Consider one of his best bits, his story about moving to Parkdale, opening his window one fresh morning and watching a hooker take a dump in his yard. He fleshes out the tale with a hilarious image of the woman squatting, a pained, constipated look on her face.

“That actually happened to a friend of mine about 10 years ago, when Parkdale was extra-creepy,” he says.

“He literally opened the drapes and, “Oh, good morning! What the hell is going on?'”

Speaking of crap, Haywood likes calling bullshit for what it is.

“I like to talk about the things that aren’t being said. I enjoy getting those muffled laughs, the ones where people don’t know if they should be laughing or not.”

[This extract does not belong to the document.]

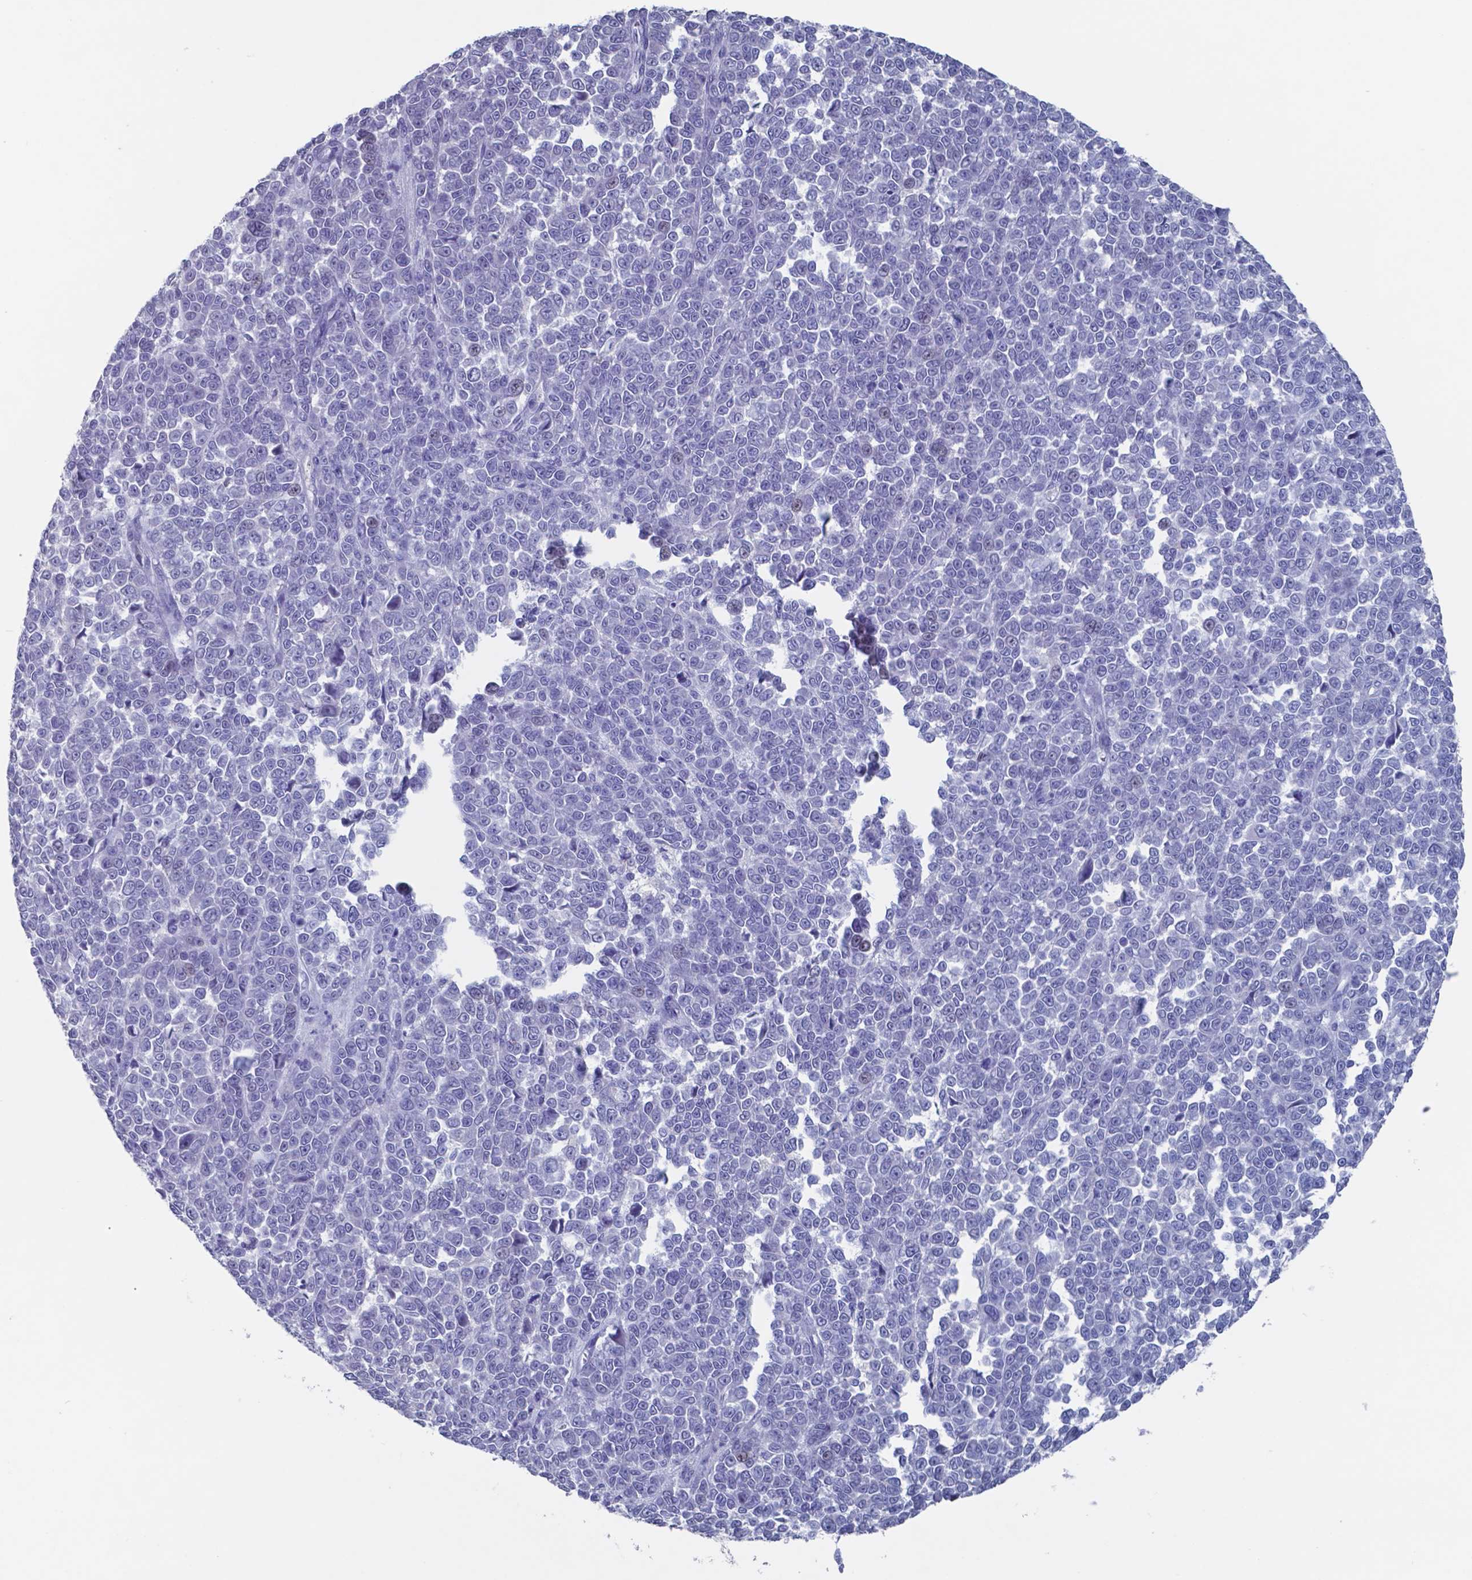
{"staining": {"intensity": "negative", "quantity": "none", "location": "none"}, "tissue": "melanoma", "cell_type": "Tumor cells", "image_type": "cancer", "snomed": [{"axis": "morphology", "description": "Malignant melanoma, NOS"}, {"axis": "topography", "description": "Skin"}], "caption": "DAB (3,3'-diaminobenzidine) immunohistochemical staining of human melanoma exhibits no significant positivity in tumor cells.", "gene": "TTR", "patient": {"sex": "female", "age": 95}}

For example? Cancer. Haywood has a near-classic bit about Montreal Canadiens captain Saku Koivu, who had non-Hodgkins lymphoma, then made a comeback.

“Non-Hodgkins lymphoma,” he says in the joke. “N… H… L… — hmm. That’d be the official cancer of the NHL.”

He then points out that Mario Lemieux survived the same disease, concluding, “Unless your grandma has a helluva slapshot, she’s gonna die.”

It’s mordant stuff — the image of a granny on the rink, the suggestion of elitist treatment for athletes, and the fact that probably everyone in the audience has been touched by cancer. Haywood himself lost his mom to cancer 21 years ago.

“I’m trying to peel back and get at the truths that are universal,” he says.

He’s also trying to avoid the kind of easy material that got him quick laughs at amateur nights eight years ago.

“I used to do a gag about CLIT-FM, pointless goofiness,” he admits. “Fart jokes are hilarious, even today.”

One of the jokes he’s currently working on concerns how some comics appropriated the recent death of stand-up J.T. Huntley by making it seem like their own personal tragedy. It’s structured like a talk show called The Back To Me Show.

These days, apart from stand-up, Haywood’s taking acting classes, appearing in the occasional commercial — a Budweiser spot with the comic in an ugly turtleneck sweater won an award in the U.S. — and is working on a short film about serial killings in and around a comedy club.

“It’s important to be doing other things,” he says. “I can tell when I hear a joke that the comic wrote it in his living room with the TV on. You’ve got to get out and experience things. Mix it up. Evolve.”